§ Requirements
Copy out every line of the data below with no changes.

━━━━━━

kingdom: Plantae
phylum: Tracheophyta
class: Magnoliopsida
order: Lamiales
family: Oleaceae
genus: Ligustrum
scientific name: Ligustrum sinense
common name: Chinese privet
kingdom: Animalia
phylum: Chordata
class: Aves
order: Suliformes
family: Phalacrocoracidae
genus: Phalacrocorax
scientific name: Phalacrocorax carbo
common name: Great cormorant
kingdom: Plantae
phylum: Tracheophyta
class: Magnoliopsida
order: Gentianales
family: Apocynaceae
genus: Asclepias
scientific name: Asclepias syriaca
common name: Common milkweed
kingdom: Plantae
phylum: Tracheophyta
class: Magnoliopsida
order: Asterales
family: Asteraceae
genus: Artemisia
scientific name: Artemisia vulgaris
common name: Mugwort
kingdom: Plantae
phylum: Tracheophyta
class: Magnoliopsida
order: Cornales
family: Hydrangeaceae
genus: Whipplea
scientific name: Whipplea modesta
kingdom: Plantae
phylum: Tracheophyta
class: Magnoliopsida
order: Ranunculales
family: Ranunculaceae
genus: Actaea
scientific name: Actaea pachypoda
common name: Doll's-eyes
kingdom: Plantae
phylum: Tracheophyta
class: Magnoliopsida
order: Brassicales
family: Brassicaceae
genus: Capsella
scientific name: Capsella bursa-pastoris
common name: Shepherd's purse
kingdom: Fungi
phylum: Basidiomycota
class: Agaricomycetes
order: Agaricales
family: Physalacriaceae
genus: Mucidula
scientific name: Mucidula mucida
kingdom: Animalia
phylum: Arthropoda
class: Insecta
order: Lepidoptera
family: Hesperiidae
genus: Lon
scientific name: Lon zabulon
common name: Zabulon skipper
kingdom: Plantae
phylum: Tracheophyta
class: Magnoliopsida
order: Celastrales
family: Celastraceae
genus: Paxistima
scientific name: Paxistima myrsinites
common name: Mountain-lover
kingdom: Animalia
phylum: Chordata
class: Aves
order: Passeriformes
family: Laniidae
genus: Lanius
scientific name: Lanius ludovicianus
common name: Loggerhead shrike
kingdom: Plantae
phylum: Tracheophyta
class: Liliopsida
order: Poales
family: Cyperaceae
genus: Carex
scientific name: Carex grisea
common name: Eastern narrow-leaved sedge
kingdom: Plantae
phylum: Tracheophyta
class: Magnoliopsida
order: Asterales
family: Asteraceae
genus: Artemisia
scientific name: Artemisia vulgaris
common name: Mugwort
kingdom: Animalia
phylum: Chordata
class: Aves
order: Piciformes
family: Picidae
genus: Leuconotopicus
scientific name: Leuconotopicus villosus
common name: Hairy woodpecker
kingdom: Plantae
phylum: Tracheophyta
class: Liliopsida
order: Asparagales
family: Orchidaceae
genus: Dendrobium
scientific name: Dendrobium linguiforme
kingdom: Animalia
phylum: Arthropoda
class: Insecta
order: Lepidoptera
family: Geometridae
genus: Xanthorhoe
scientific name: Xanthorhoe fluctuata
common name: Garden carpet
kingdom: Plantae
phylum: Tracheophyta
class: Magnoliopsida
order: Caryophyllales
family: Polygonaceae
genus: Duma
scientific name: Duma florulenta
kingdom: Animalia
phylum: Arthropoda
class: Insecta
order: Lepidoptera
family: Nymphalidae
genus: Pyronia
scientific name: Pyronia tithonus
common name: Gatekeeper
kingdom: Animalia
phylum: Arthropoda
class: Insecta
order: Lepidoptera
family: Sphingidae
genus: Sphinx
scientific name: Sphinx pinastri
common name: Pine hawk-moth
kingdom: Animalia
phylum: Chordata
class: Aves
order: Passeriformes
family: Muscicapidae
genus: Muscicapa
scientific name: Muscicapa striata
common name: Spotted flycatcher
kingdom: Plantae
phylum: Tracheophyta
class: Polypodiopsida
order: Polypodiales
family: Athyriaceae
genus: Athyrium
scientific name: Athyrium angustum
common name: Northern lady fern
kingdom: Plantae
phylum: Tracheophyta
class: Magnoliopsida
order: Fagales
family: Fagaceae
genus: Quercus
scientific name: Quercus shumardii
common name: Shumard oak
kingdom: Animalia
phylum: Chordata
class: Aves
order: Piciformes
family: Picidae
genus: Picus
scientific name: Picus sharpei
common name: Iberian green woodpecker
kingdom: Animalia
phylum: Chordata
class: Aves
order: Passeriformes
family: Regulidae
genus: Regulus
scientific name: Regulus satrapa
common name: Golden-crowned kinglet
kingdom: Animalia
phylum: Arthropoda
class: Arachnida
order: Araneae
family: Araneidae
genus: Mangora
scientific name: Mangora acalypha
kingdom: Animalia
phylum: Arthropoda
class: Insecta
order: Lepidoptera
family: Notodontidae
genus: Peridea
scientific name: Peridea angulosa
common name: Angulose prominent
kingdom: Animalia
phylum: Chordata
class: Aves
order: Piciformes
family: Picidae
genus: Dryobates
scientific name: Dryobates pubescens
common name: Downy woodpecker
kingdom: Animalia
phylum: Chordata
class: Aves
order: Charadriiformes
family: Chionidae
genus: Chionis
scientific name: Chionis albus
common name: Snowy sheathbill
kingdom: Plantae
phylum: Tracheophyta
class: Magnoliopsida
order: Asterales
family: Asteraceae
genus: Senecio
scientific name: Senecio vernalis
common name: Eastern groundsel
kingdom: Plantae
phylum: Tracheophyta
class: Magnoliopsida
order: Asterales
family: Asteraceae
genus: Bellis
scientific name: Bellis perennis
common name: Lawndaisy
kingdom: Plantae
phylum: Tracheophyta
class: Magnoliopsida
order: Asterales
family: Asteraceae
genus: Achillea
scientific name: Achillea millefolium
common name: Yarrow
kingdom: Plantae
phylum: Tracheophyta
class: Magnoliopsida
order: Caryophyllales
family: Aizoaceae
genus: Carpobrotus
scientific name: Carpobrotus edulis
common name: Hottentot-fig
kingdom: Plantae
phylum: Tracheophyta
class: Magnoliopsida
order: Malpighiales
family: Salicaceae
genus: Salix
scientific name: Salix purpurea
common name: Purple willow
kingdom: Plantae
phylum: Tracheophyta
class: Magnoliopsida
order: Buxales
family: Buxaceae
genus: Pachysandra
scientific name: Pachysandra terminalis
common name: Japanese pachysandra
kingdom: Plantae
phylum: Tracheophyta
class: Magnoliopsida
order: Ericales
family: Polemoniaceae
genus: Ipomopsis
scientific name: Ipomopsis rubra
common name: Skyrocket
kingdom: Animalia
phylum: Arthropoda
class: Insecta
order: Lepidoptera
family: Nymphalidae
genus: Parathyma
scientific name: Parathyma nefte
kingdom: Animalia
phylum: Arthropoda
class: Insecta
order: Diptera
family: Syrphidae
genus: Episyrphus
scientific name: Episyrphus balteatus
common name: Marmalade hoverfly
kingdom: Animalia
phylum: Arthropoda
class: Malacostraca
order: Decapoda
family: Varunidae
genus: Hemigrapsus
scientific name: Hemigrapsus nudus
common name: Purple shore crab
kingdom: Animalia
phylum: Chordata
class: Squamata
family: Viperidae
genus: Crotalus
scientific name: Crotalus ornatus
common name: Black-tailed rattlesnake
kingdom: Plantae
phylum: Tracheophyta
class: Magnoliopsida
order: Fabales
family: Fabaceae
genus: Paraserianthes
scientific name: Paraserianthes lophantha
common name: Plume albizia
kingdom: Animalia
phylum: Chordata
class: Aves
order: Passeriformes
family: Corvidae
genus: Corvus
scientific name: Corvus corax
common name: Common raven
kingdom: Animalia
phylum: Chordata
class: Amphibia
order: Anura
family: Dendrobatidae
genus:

━━━━━━

§ Result of this task
kingdom: Plantae
phylum: Tracheophyta
class: Magnoliopsida
order: Lamiales
family: Oleaceae
genus: Ligustrum
scientific name: Ligustrum sinense
common name: Chinese privet
kingdom: Animalia
phylum: Chordata
class: Aves
order: Suliformes
family: Phalacrocoracidae
genus: Phalacrocorax
scientific name: Phalacrocorax carbo
common name: Great cormorant
kingdom: Plantae
phylum: Tracheophyta
class: Magnoliopsida
order: Gentianales
family: Apocynaceae
genus: Asclepias
scientific name: Asclepias syriaca
common name: Common milkweed
kingdom: Plantae
phylum: Tracheophyta
class: Magnoliopsida
order: Asterales
family: Asteraceae
genus: Artemisia
scientific name: Artemisia vulgaris
common name: Mugwort
kingdom: Plantae
phylum: Tracheophyta
class: Magnoliopsida
order: Cornales
family: Hydrangeaceae
genus: Whipplea
scientific name: Whipplea modesta
kingdom: Plantae
phylum: Tracheophyta
class: Magnoliopsida
order: Ranunculales
family: Ranunculaceae
genus: Actaea
scientific name: Actaea pachypoda
common name: Doll's-eyes
kingdom: Plantae
phylum: Tracheophyta
class: Magnoliopsida
order: Brassicales
family: Brassicaceae
genus: Capsella
scientific name: Capsella bursa-pastoris
common name: Shepherd's purse
kingdom: Fungi
phylum: Basidiomycota
class: Agaricomycetes
order: Agaricales
family: Physalacriaceae
genus: Mucidula
scientific name: Mucidula mucida
kingdom: Animalia
phylum: Arthropoda
class: Insecta
order: Lepidoptera
family: Hesperiidae
genus: Lon
scientific name: Lon zabulon
common name: Zabulon skipper
kingdom: Plantae
phylum: Tracheophyta
class: Magnoliopsida
order: Celastrales
family: Celastraceae
genus: Paxistima
scientific name: Paxistima myrsinites
common name: Mountain-lover
kingdom: Animalia
phylum: Chordata
class: Aves
order: Passeriformes
family: Laniidae
genus: Lanius
scientific name: Lanius ludovicianus
common name: Loggerhead shrike
kingdom: Plantae
phylum: Tracheophyta
class: Liliopsida
order: Poales
family: Cyperaceae
genus: Carex
scientific name: Carex grisea
common name: Eastern narrow-leaved sedge
kingdom: Plantae
phylum: Tracheophyta
class: Magnoliopsida
order: Asterales
family: Asteraceae
genus: Artemisia
scientific name: Artemisia vulgaris
common name: Mugwort
kingdom: Animalia
phylum: Chordata
class: Aves
order: Piciformes
family: Picidae
genus: Leuconotopicus
scientific name: Leuconotopicus villosus
common name: Hairy woodpecker
kingdom: Plantae
phylum: Tracheophyta
class: Liliopsida
order: Asparagales
family: Orchidaceae
genus: Dendrobium
scientific name: Dendrobium linguiforme
kingdom: Animalia
phylum: Arthropoda
class: Insecta
order: Lepidoptera
family: Geometridae
genus: Xanthorhoe
scientific name: Xanthorhoe fluctuata
common name: Garden carpet
kingdom: Plantae
phylum: Tracheophyta
class: Magnoliopsida
order: Caryophyllales
family: Polygonaceae
genus: Duma
scientific name: Duma florulenta
kingdom: Animalia
phylum: Arthropoda
class: Insecta
order: Lepidoptera
family: Nymphalidae
genus: Pyronia
scientific name: Pyronia tithonus
common name: Gatekeeper
kingdom: Animalia
phylum: Arthropoda
class: Insecta
order: Lepidoptera
family: Sphingidae
genus: Sphinx
scientific name: Sphinx pinastri
common name: Pine hawk-moth
kingdom: Animalia
phylum: Chordata
class: Aves
order: Passeriformes
family: Muscicapidae
genus: Muscicapa
scientific name: Muscicapa striata
common name: Spotted flycatcher
kingdom: Plantae
phylum: Tracheophyta
class: Polypodiopsida
order: Polypodiales
family: Athyriaceae
genus: Athyrium
scientific name: Athyrium angustum
common name: Northern lady fern
kingdom: Plantae
phylum: Tracheophyta
class: Magnoliopsida
order: Fagales
family: Fagaceae
genus: Quercus
scientific name: Quercus shumardii
common name: Shumard oak
kingdom: Animalia
phylum: Chordata
class: Aves
order: Piciformes
family: Picidae
genus: Picus
scientific name: Picus sharpei
common name: Iberian green woodpecker
kingdom: Animalia
phylum: Chordata
class: Aves
order: Passeriformes
family: Regulidae
genus: Regulus
scientific name: Regulus satrapa
common name: Golden-crowned kinglet
kingdom: Animalia
phylum: Arthropoda
class: Arachnida
order: Araneae
family: Araneidae
genus: Mangora
scientific name: Mangora acalypha
kingdom: Animalia
phylum: Arthropoda
class: Insecta
order: Lepidoptera
family: Notodontidae
genus: Peridea
scientific name: Peridea angulosa
common name: Angulose prominent
kingdom: Animalia
phylum: Chordata
class: Aves
order: Piciformes
family: Picidae
genus: Dryobates
scientific name: Dryobates pubescens
common name: Downy woodpecker
kingdom: Animalia
phylum: Chordata
class: Aves
order: Charadriiformes
family: Chionidae
genus: Chionis
scientific name: Chionis albus
common name: Snowy sheathbill
kingdom: Plantae
phylum: Tracheophyta
class: Magnoliopsida
order: Asterales
family: Asteraceae
genus: Senecio
scientific name: Senecio vernalis
common name: Eastern groundsel
kingdom: Plantae
phylum: Tracheophyta
class: Magnoliopsida
order: Asterales
family: Asteraceae
genus: Bellis
scientific name: Bellis perennis
common name: Lawndaisy
kingdom: Plantae
phylum: Tracheophyta
class: Magnoliopsida
order: Asterales
family: Asteraceae
genus: Achillea
scientific name: Achillea millefolium
common name: Yarrow
kingdom: Plantae
phylum: Tracheophyta
class: Magnoliopsida
order: Caryophyllales
family: Aizoaceae
genus: Carpobrotus
scientific name: Carpobrotus edulis
common name: Hottentot-fig
kingdom: Plantae
phylum: Tracheophyta
class: Magnoliopsida
order: Malpighiales
family: Salicaceae
genus: Salix
scientific name: Salix purpurea
common name: Purple willow
kingdom: Plantae
phylum: Tracheophyta
class: Magnoliopsida
order: Buxales
family: Buxaceae
genus: Pachysandra
scientific name: Pachysandra terminalis
common name: Japanese pachysandra
kingdom: Plantae
phylum: Tracheophyta
class: Magnoliopsida
order: Ericales
family: Polemoniaceae
genus: Ipomopsis
scientific name: Ipomopsis rubra
common name: Skyrocket
kingdom: Animalia
phylum: Arthropoda
class: Insecta
order: Lepidoptera
family: Nymphalidae
genus: Parathyma
scientific name: Parathyma nefte
kingdom: Animalia
phylum: Arthropoda
class: Insecta
order: Diptera
family: Syrphidae
genus: Episyrphus
scientific name: Episyrphus balteatus
common name: Marmalade hoverfly
kingdom: Animalia
phylum: Arthropoda
class: Malacostraca
order: Decapoda
family: Varunidae
genus: Hemigrapsus
scientific name: Hemigrapsus nudus
common name: Purple shore crab
kingdom: Animalia
phylum: Chordata
class: Squamata
family: Viperidae
genus: Crotalus
scientific name: Crotalus ornatus
common name: Black-tailed rattlesnake
kingdom: Plantae
phylum: Tracheophyta
class: Magnoliopsida
order: Fabales
family: Fabaceae
genus: Paraserianthes
scientific name: Paraserianthes lophantha
common name: Plume albizia
kingdom: Animalia
phylum: Chordata
class: Aves
order: Passeriformes
family: Corvidae
genus: Corvus
scientific name: Corvus corax
common name: Common raven
kingdom: Animalia
phylum: Chordata
class: Amphibia
order: Anura
family: Dendrobatidae
genus:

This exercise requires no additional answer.